Typically project deadlines informed by development best-practices. This was a unique case however because development timelines had to match the bridge construction and marketing windows, meaning it was tight and non-negotiable.

Dozens of vendors.

Successful delivery demanded coordinate, integration, and synchronization with other stakeholders. As the lead digital vendor we would have to work closely and concurrently with the project’s marketing agency, the technology and customer service provider, the client, and their internal teams.

How to deliver a seamless user experience

Start with a market scan.

Our comparative research revealed that around the world, tolling websites were confusing, time consuming, and frustrating to use. Poor user experience made the already undesirable task of paying a toll even more painful.

Design an experience that can evolve.

In 2012 tolling was relatively new to British Columbia. We had to plan for users’ knowledge of tolling growing over time. The first version of the site was simplified to include only basic tolling information and registration. The second version incorporated billing and account management features.

Shield users from the complexity.

Being customer-centric demanded that we create one unified registration process. Commuters simply input their information and previous transactions to their information were linked in the back-end.

Choose your content management system carefully.

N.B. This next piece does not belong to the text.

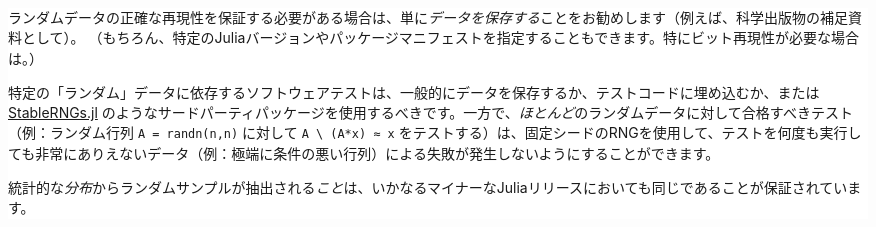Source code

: ランダムデータの正確な再現性を保証する必要がある場合は、単に*データを保存する*ことをお勧めします（例えば、科学出版物の補足資料として）。 （もちろん、特定のJuliaバージョンやパッケージマニフェストを指定することもできます。特にビット再現性が必要な場合は。）

特定の「ランダム」データに依存するソフトウェアテストは、一般的にデータを保存するか、テストコードに埋め込むか、または [StableRNGs.jl](https://github.com/JuliaRandom/StableRNGs.jl) のようなサードパーティパッケージを使用するべきです。一方で、*ほとんど*のランダムデータに対して合格すべきテスト（例：ランダム行列 `A = randn(n,n)` に対して `A \ (A*x) ≈ x` をテストする）は、固定シードのRNGを使用して、テストを何度も実行しても非常にありえないデータ（例：極端に条件の悪い行列）による失敗が発生しないようにすることができます。

統計的な*分布*からランダムサンプルが抽出される*こと*は、いかなるマイナーなJuliaリリースにおいても同じであることが保証されています。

We needed a .NET/MVC-based CMS that would provide sufficient developer tools and high performance, while still being flexible enough for customization. After trialling several CMS options we chose Umbraco because customization created ease-of-use for non-technical TI Corp staff and it was well supported enough to continue being updated.

TReO Account Balance

Test prototypes on real customers.

To improve the performance of our designers throughout the project lifecycle we tested prototypes with local residents already commuting across the Port Mann bridge.

Take a multi-phased roll-out approach.

To meet the timeline requirements we broke the project into different, overlapping phases, which ran concurrently with different project managers. Several stages were developed in separate, but related streams. This approached allowed for faster development while maintaining high congruence between phases.

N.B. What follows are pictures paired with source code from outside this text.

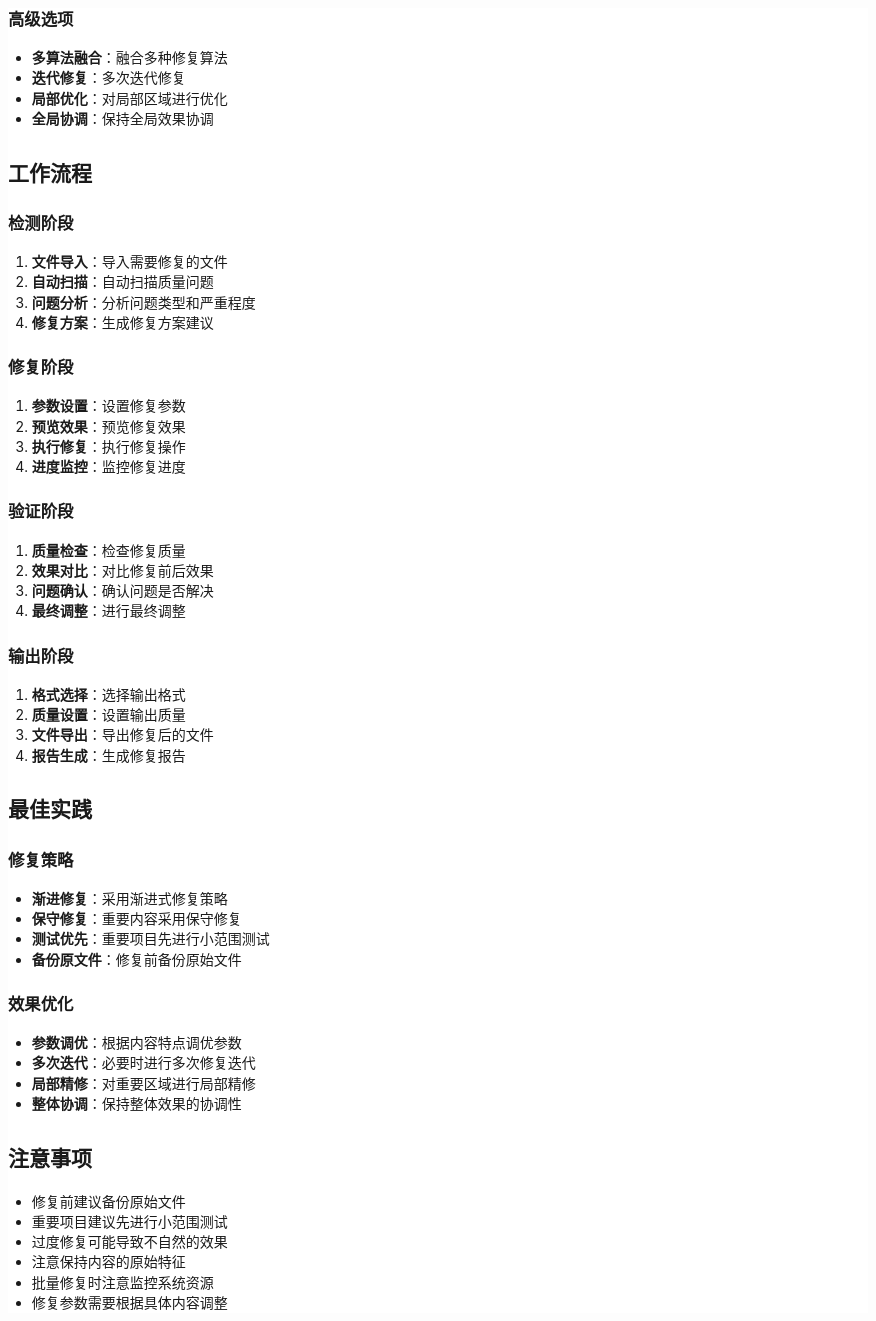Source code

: ### 高级选项
- **多算法融合**：融合多种修复算法
- **迭代修复**：多次迭代修复
- **局部优化**：对局部区域进行优化
- **全局协调**：保持全局效果协调

## 工作流程

### 检测阶段
1. **文件导入**：导入需要修复的文件
2. **自动扫描**：自动扫描质量问题
3. **问题分析**：分析问题类型和严重程度
4. **修复方案**：生成修复方案建议

### 修复阶段
1. **参数设置**：设置修复参数
2. **预览效果**：预览修复效果
3. **执行修复**：执行修复操作
4. **进度监控**：监控修复进度

### 验证阶段
1. **质量检查**：检查修复质量
2. **效果对比**：对比修复前后效果
3. **问题确认**：确认问题是否解决
4. **最终调整**：进行最终调整

### 输出阶段
1. **格式选择**：选择输出格式
2. **质量设置**：设置输出质量
3. **文件导出**：导出修复后的文件
4. **报告生成**：生成修复报告

## 最佳实践

### 修复策略
- **渐进修复**：采用渐进式修复策略
- **保守修复**：重要内容采用保守修复
- **测试优先**：重要项目先进行小范围测试
- **备份原文件**：修复前备份原始文件

### 效果优化
- **参数调优**：根据内容特点调优参数
- **多次迭代**：必要时进行多次修复迭代
- **局部精修**：对重要区域进行局部精修
- **整体协调**：保持整体效果的协调性

## 注意事项

- 修复前建议备份原始文件
- 重要项目建议先进行小范围测试
- 过度修复可能导致不自然的效果
- 注意保持内容的原始特征
- 批量修复时注意监控系统资源
- 修复参数需要根据具体内容调整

A tolling experience that exceeds industry standards and customer expectations 

More than 100,000 registrations in the first month.

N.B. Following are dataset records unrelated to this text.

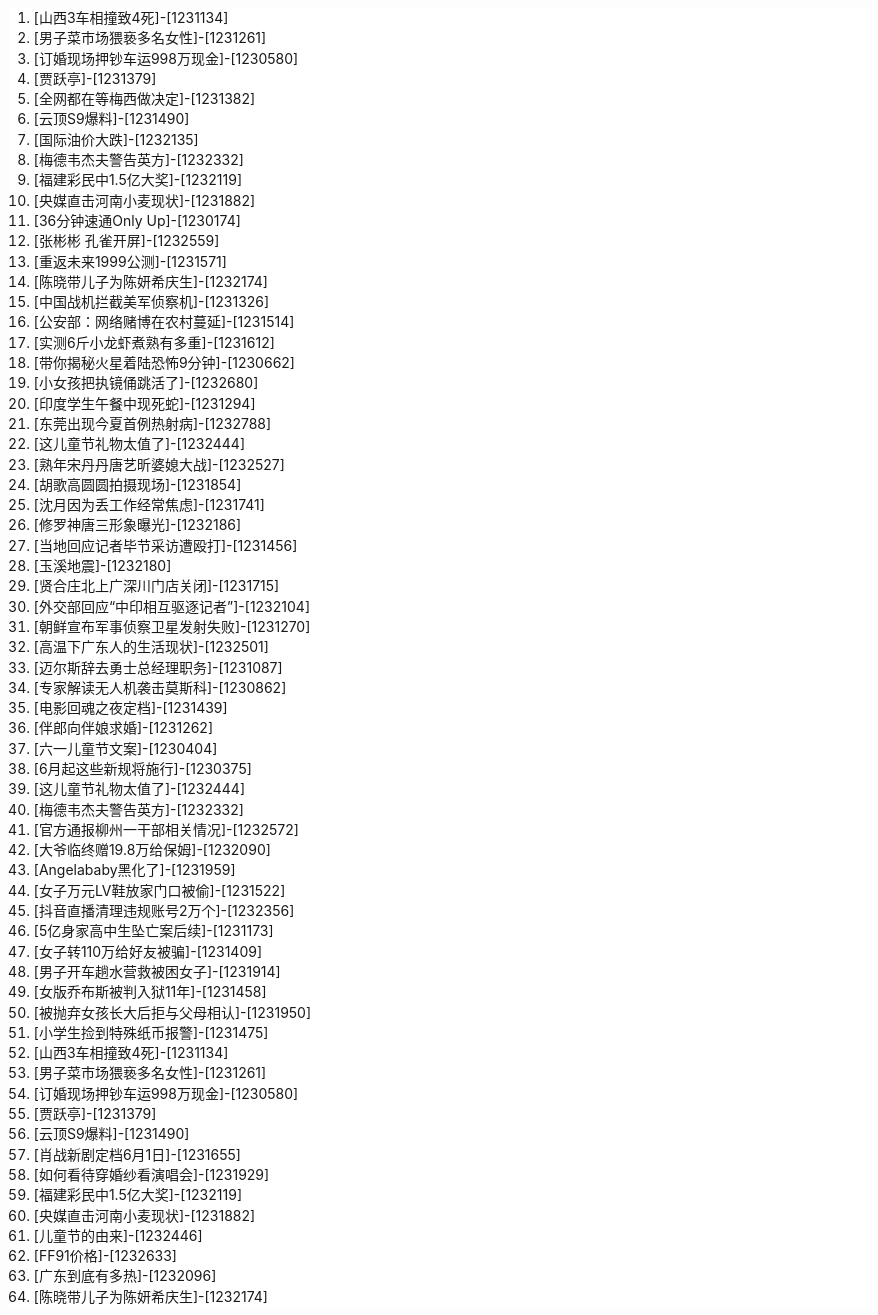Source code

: 1. [山西3车相撞致4死]-[1231134]
1. [男子菜市场猥亵多名女性]-[1231261]
1. [订婚现场押钞车运998万现金]-[1230580]
1. [贾跃亭]-[1231379]
1. [全网都在等梅西做决定]-[1231382]
1. [云顶S9爆料]-[1231490]
1. [国际油价大跌]-[1232135]
1. [梅德韦杰夫警告英方]-[1232332]
1. [福建彩民中1.5亿大奖]-[1232119]
1. [央媒直击河南小麦现状]-[1231882]
1. [36分钟速通Only Up]-[1230174]
1. [张彬彬 孔雀开屏]-[1232559]
1. [重返未来1999公测]-[1231571]
1. [陈晓带儿子为陈妍希庆生]-[1232174]
1. [中国战机拦截美军侦察机]-[1231326]
1. [公安部：网络赌博在农村蔓延]-[1231514]
1. [实测6斤小龙虾煮熟有多重]-[1231612]
1. [带你揭秘火星着陆恐怖9分钟]-[1230662]
1. [小女孩把执镜俑跳活了]-[1232680]
1. [印度学生午餐中现死蛇]-[1231294]
1. [东莞出现今夏首例热射病]-[1232788]
1. [这儿童节礼物太值了]-[1232444]
1. [熟年宋丹丹唐艺昕婆媳大战]-[1232527]
1. [胡歌高圆圆拍摄现场]-[1231854]
1. [沈月因为丢工作经常焦虑]-[1231741]
1. [修罗神唐三形象曝光]-[1232186]
1. [当地回应记者毕节采访遭殴打]-[1231456]
1. [玉溪地震]-[1232180]
1. [贤合庄北上广深川门店关闭]-[1231715]
1. [外交部回应“中印相互驱逐记者”]-[1232104]
1. [朝鲜宣布军事侦察卫星发射失败]-[1231270]
1. [高温下广东人的生活现状]-[1232501]
1. [迈尔斯辞去勇士总经理职务]-[1231087]
1. [专家解读无人机袭击莫斯科]-[1230862]
1. [电影回魂之夜定档]-[1231439]
1. [伴郎向伴娘求婚]-[1231262]
1. [六一儿童节文案]-[1230404]
1. [6月起这些新规将施行]-[1230375]
1. [这儿童节礼物太值了]-[1232444]
1. [梅德韦杰夫警告英方]-[1232332]
1. [官方通报柳州一干部相关情况]-[1232572]
1. [大爷临终赠19.8万给保姆]-[1232090]
1. [Angelababy黑化了]-[1231959]
1. [女子万元LV鞋放家门口被偷]-[1231522]
1. [抖音直播清理违规账号2万个]-[1232356]
1. [5亿身家高中生坠亡案后续]-[1231173]
1. [女子转110万给好友被骗]-[1231409]
1. [男子开车趟水营救被困女子]-[1231914]
1. [女版乔布斯被判入狱11年]-[1231458]
1. [被抛弃女孩长大后拒与父母相认]-[1231950]
1. [小学生捡到特殊纸币报警]-[1231475]
1. [山西3车相撞致4死]-[1231134]
1. [男子菜市场猥亵多名女性]-[1231261]
1. [订婚现场押钞车运998万现金]-[1230580]
1. [贾跃亭]-[1231379]
1. [云顶S9爆料]-[1231490]
1. [肖战新剧定档6月1日]-[1231655]
1. [如何看待穿婚纱看演唱会]-[1231929]
1. [福建彩民中1.5亿大奖]-[1232119]
1. [央媒直击河南小麦现状]-[1231882]
1. [儿童节的由来]-[1232446]
1. [FF91价格]-[1232633]
1. [广东到底有多热]-[1232096]
1. [陈晓带儿子为陈妍希庆生]-[1232174]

The first phase of the TReO tolling site launched on September 12, 2012. Within a month of launch, TI Corp reported that over 100,000 decal registrations had been processed.

Surpassed self-service rate goal by 20%.

TI Corp set an original goal of 250,000 registrations by November 30, 2012 with a 60% online self-service rate. Working with OXD, they were able to achieve 550,000 registrations by the November target date with an impressive 80% of these registrations taking place online.

TReO Website homepage

1.4 million users after one year.

After one year 1.4 million decals were in circulation, of these 1.1 million vehicles—nearly 100% of the registered vehicles in the Lower Mainland—were local, and 300,000 were out-of-province

80% of trips were by registered customers.

After one year 80% of commutes over the bridge were made by registered TReO customers, 90% of which provided TI Corp with a form of pre-authorized credit or debit information.